Ageing is a highly complex process marked by a succession of events that may lead to an altered brain function, including neurodegenerative diseases. To date, the precise cause of cognitive decline remains quite elusive. ILSI Europe's experts discussed nutritional interventions to prevent detrimental brain ageing as well as underlying biological mechanisms during a FENS satellite Workshop on 'Nutrition for the Ageing Brain' held in Copenhagen 30 June - 1 July.
Improvement of healthcare leads people to live longer and healthier lives. Ageing is a complex, multifactorial process and the underlying mechanisms still need to be fully elucidated. As people age, they become more susceptible to debilitating diseases, including dementia. Considering the limits of existing preventive methods, there is a desire to develop effective and safe strategies. An increase in preclinical and clinical research in healthy individuals or at the early stage of cognitive decline has shown how nutrition can have a beneficial impact on cognitive functions.
Several mechanisms underlie cognitive decline such as decreased neurogenesis, suboptimal usage of micronutrients or reduced gut microbiota diversity. Among those, several dietary parameters modulate cognition: omega-3 lipids influence brain development and may guard against mood disorders; consuming polyphenol-rich foods protects from age-related vascular disturbances, and administration of tyrosine to healthy aged individuals impacts cognitive performance. So do B-vitamins which maintain cognitive performance by preventing age-related brain atrophy.
To address the complexity of the ageing process, specific nutrient combinations are used to induce beneficial structural and functional brain changes, supporting the role of multi-nutrient intervention at early stages of age-related diseases. Moreover, a balanced nutrition in early life may decrease occurrence of neurodegenerative disorders later in life. Current efforts are now being made to identify new natural products with specific and targeted activities (e.g. protein clearance promotion or epigenetic changes) that reduce cognitive decline.

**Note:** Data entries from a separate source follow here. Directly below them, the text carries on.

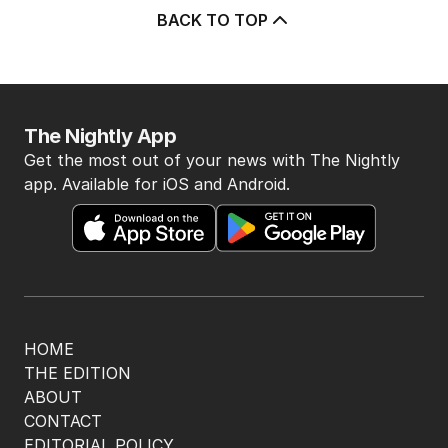
5
Marles admits US will make
decision about subs in Australia
POLITICS
1
3
MIN READ
3 HOURS AGO
BACK TO TOP
The Nightly App
Get the most out of your news with The Nightly
app. Available for iOS and Android.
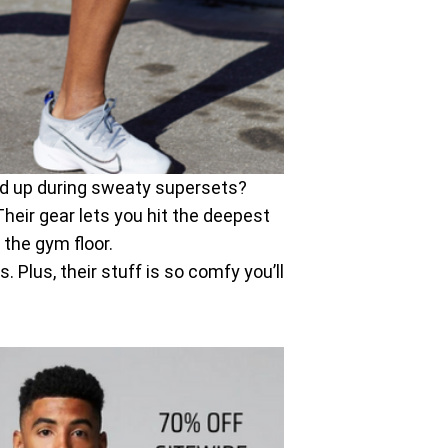
old up during sweaty supersets?
Their gear lets you hit the deepest
 the gym floor.
Plus, their stuff is so comfy you’ll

'Cognitive deficits begin in the 20s, occur in major aspects of function, are large in magnitude, and occur in all individuals. Evidence is accumulating that these cognitive declines can be attenuated by a wide variety of factors, ranging from improved nutrition, appropriate dietary supplementation through to increased physical and mental exercise' said Professor Keith Andrew Wesnes, speaker at the workshop.